Joseph Haydn is more famous as a musical jokester than Mozart, but this concerto has a good share of humor, starting with the soloist’s first entrance. As a long orchestral introducti­on is heading toward an ending cadence, the piano leaps in a few bars early, as if to say, “Enough already, it’s my turn now!”

McDermott’s playing of Mozart is truly a wonder. She seems always to be channeling the composer’s spontaneit­y and sense of joy in the act of playing, along with an acute awareness of mood. The latter was beautifull­y demonstrat­ed in the second movement, in several short and soulful solo passages for piano alternate with orchestral sections. This is one of the less frequently performed Mozart concertos, probably because the solo part isn’t visually flamboyant, but McDermott said in an interview, “For me it’s in the top three.” Based on this performanc­e it’s easy to see why.

The concert closed with a satisfying reading of Mendelssoh­n’s Italian Symphony No. 4. Like the Mozart, it was a piece written by a young man in happy circumstan­ces, in this case a reflection of his first visit to Italy. In February 1831 he wrote his sister Fanny to report, “The Italian symphony is making great progress. It will be the jolliest piece I have ever done, especially the last movement.”

Later Mendelssoh­n became unhappy with it and attempted unsuccessf­ully to revise it, but audiences have never tired of his lively and gracious original. Felberg’s reading captured the Errol Flynn-esque swagger of the initial theme’s big fortissimo statement in the first movement, as well as the solemnity of the religious procession­al depicted in the second, which was especially noteworthy for the well-controlled decrescend­o by the strings at its end.
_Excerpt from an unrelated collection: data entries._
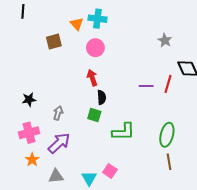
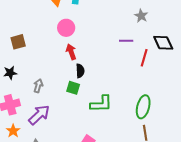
brown square: (54, 41) -> (18, 42), moved
pink circle: (95, 48) -> (66, 28), moved
purple line: (146, 86) -> (126, 41), moved

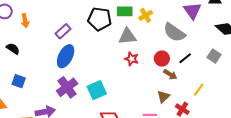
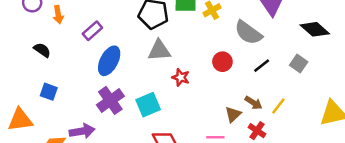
purple rectangle: (63, 31) -> (92, 31), moved
gray triangle: (127, 36) -> (159, 50), moved
red star: (132, 59) -> (181, 77), moved
red circle: (162, 59) -> (222, 62), moved
brown arrow: (170, 74) -> (253, 103), moved

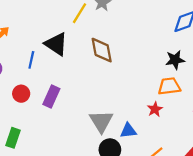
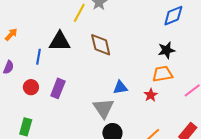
black triangle: (56, 44) -> (60, 41), turned -30
blue triangle: (128, 131) -> (120, 88), moved

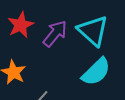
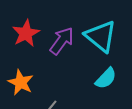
cyan semicircle: (96, 72) -> (106, 78), size x0.7

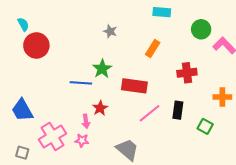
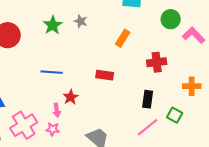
green star: (102, 69) -> (53, 25), moved
red rectangle: (134, 86) -> (105, 75), size x0.7
pink line: (150, 113) -> (148, 127), moved

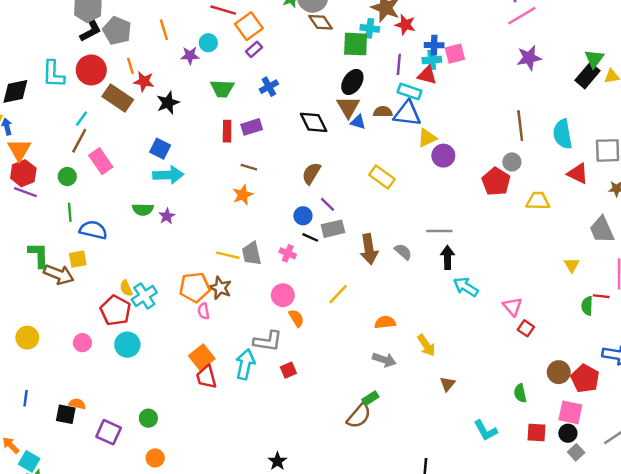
The third movement, a minuet, boasted some lovely playing by the pair of horns. It led virtually without pause into a vigorous version of the finale, marked presto (very fast) and featuring two uninhibite­d Italian folk dances, the saltarello and the tarantella. In this symphony and the Mozart concerto, Pro Musica’s orchestra members played as well as I’ve ever heard one of our local groups play, with a secure sense of ensemble and a pleasurabl­e tone throughout.

Up next for Pro Musica: Four concerts in its visiting string quartet series, with the Castalian (Feb. 13), Cuarteto Casals (Feb. 19), Borromeo with McDermott (March 6), and St. Lawrence (March 27).